This dainty little execution was hardly over when Teddy shouted from the bedroom, "Oh, the little trabs are out, and the big one's eaten 'em all up." Demi and his aunt ran to the rescue, and found Teddy dancing excitedly in a chair, while two little crabs were scuttling about the floor, having got through the wires of the cage. A third was clinging to the top of the cage, evidently in terror of his life, for below appeared a sad yet funny sight. The big crab had wedged himself into the little recess where Polly's cup used to stand, and there he sat eating one of his relations in the coolest way. All the claws of the poor victim were pulled off, and he was turned upside down, his upper shell held in one claw close under the mouth of the big crab like a dish, while he leisurely ate out of it with the other claw, pausing now and then to turn his queer bulging eyes from side to side, and to put out a slender tongue and lick them in a way that made the children scream with laughter. Mrs.

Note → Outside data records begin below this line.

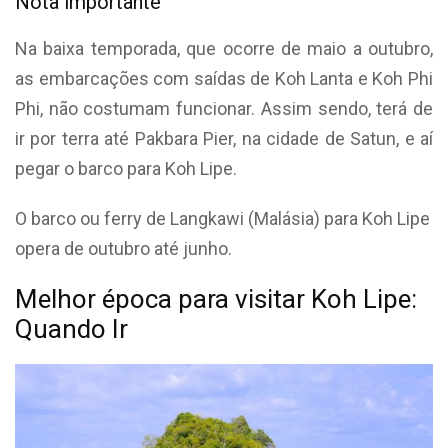
Nota importante
Na baixa temporada, que ocorre de maio a outubro,
as embarcações com saídas de Koh Lanta e Koh Phi
Phi, não costumam funcionar. Assim sendo, terá de
ir por terra até Pakbara Pier, na cidade de Satun, e aí
pegar o barco para Koh Lipe.
O barco ou ferry de Langkawi (Malásia) para Koh Lipe
opera de outubro até junho.
Melhor época para visitar Koh Lipe:
Quando Ir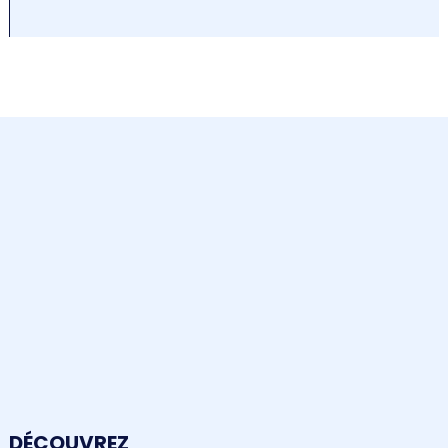
DÉCOUVREZ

Jo carried the cage in for Dan to see the sight, while Demi caught and confined the wanderers under an inverted wash-bowl.

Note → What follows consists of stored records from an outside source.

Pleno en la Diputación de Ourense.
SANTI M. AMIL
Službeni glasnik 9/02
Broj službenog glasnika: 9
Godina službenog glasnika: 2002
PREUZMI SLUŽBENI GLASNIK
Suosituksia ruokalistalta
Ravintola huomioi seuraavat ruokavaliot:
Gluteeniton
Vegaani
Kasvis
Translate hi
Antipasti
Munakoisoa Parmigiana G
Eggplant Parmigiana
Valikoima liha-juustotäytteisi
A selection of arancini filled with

"I'll have to let these fellers go, for I can't keep 'em in the house,"said Dan, with evident regret.
"I'll take care of them for you, if you will tell me how, and they can live in my turtle-tank just as well as not," said Demi, who found them more interesting even that his beloved slow turtles. So Dan gave him directions about the wants and habits of the crabs, and Demi bore them away to introduce them to their new home and neighbors. "What a good boy he is!" said Dan, carefully settling the first butterfly, and remembering that Demi had given up his walk to bring it to him.

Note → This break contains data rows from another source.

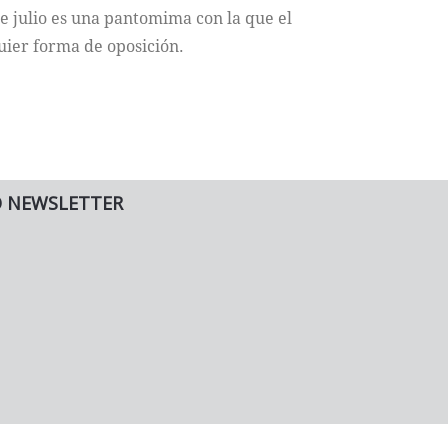
e julio es una pantomima con la que el
uier forma de oposición.
O NEWSLETTER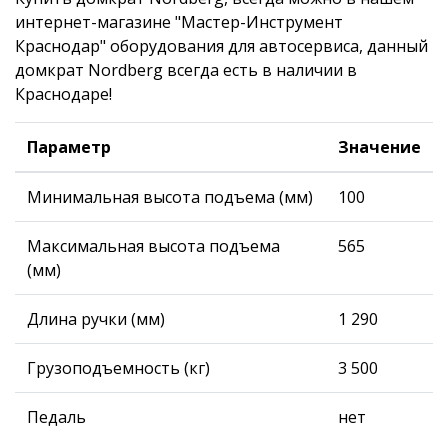
интернет-магазине "Мастер-Инструмент
Краснодар" оборудования для автосервиса, данный
домкрат Nordberg всегда есть в наличии в
Краснодаре!
Параметр
Значение
Минимальная высота подъема (мм)
100
Максимальная высота подъема
565
(мм)
Длина ручки (мм)
1 290
Грузоподъемность (кг)
3 500
Педаль
нет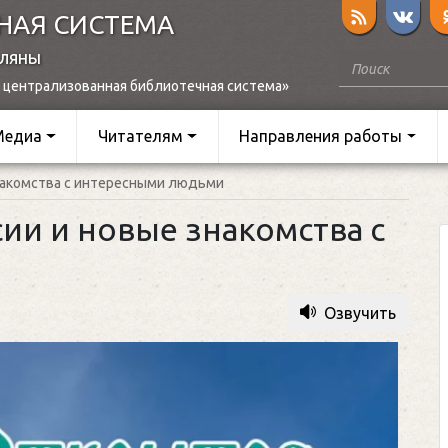
НАЯ СИСТЕМА
оляны
 централизованная библиотечная система»
Медиа
Читателям
Направления работы
накомства с интересными людьми
ии и новые знакомства с
Озвучить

"He ought to be, for a great deal has been done to make him so.""He's had folks to tell him things, and to help him; I haven't," said Dan, with a sigh, thinking of his neglected childhood, a thing he seldom did, and feeling as if he had not had fair play somehow.
"I know it, dear, and for that reason I don't expect as much from you as from Demi, though he is younger; you shall have all the help that we can give you now, and I hope to teach you how to help yourself in the best way. Have you forgotten what Father Bhaer told you when you were here before, about wanting to be good, and asking God to help you?""No, ma'am," very low.
"Do you try that way still?"
"No, ma'am," lower still.
"Will you do it every night to please me?"
"Yes, ma'am," very soberly.
"I shall depend on it, and I think I shall know if you are faithful to your promise, for these things always show to people who believe in them, though not a word is said. Now here is a pleasant story about a boy who hurt his foot worse than you did yours; read it, and see how bravely he bore his troubles."She put that charming little book, "The Crofton Boys," into his hands, and left him for an hour, passing in and out from time to time that he might not feel lonely. Dan did not love to read, but soon got so interested that he was surprised when the boys came home. Daisy brought him a nosegay of wild flowers, and Nan insisted on helping bring him his supper, as he lay on the sofa with the door open into the dining-room, so that he could see the lads at table, and they could nod socially to him over their bread and butter.
Mr. Bhaer carried him away to his bed early, and Teddy came in his night-gown to say good-night, for he went to his little nest with the birds.
"I want to say my prayers to Danny; may I?" he asked; and when his mother said, "Yes," the little fellow knelt down by Dan's bed, and folding his chubby hands, said softly,­"Pease Dod bess everybody, and hep me to be dood."Then he went away smiling with sleepy sweetness over his mother's shoulder.
But after the evening talk was done, the evening song sung, and the house grew still with beautiful Sunday silence, Dan lay in his pleasant room wide awake, thinking new thoughts, feeling new hopes and desires stirring in his boyish heart, for two good angels had entered in: love and gratitude began the work which time and effort were to finish; and with an earnest wish to keep his first promise, Dan folded his hands together in the Darkness, and softly whispered Teddy's little prayer,­"Please God bless every one, and help me to be good."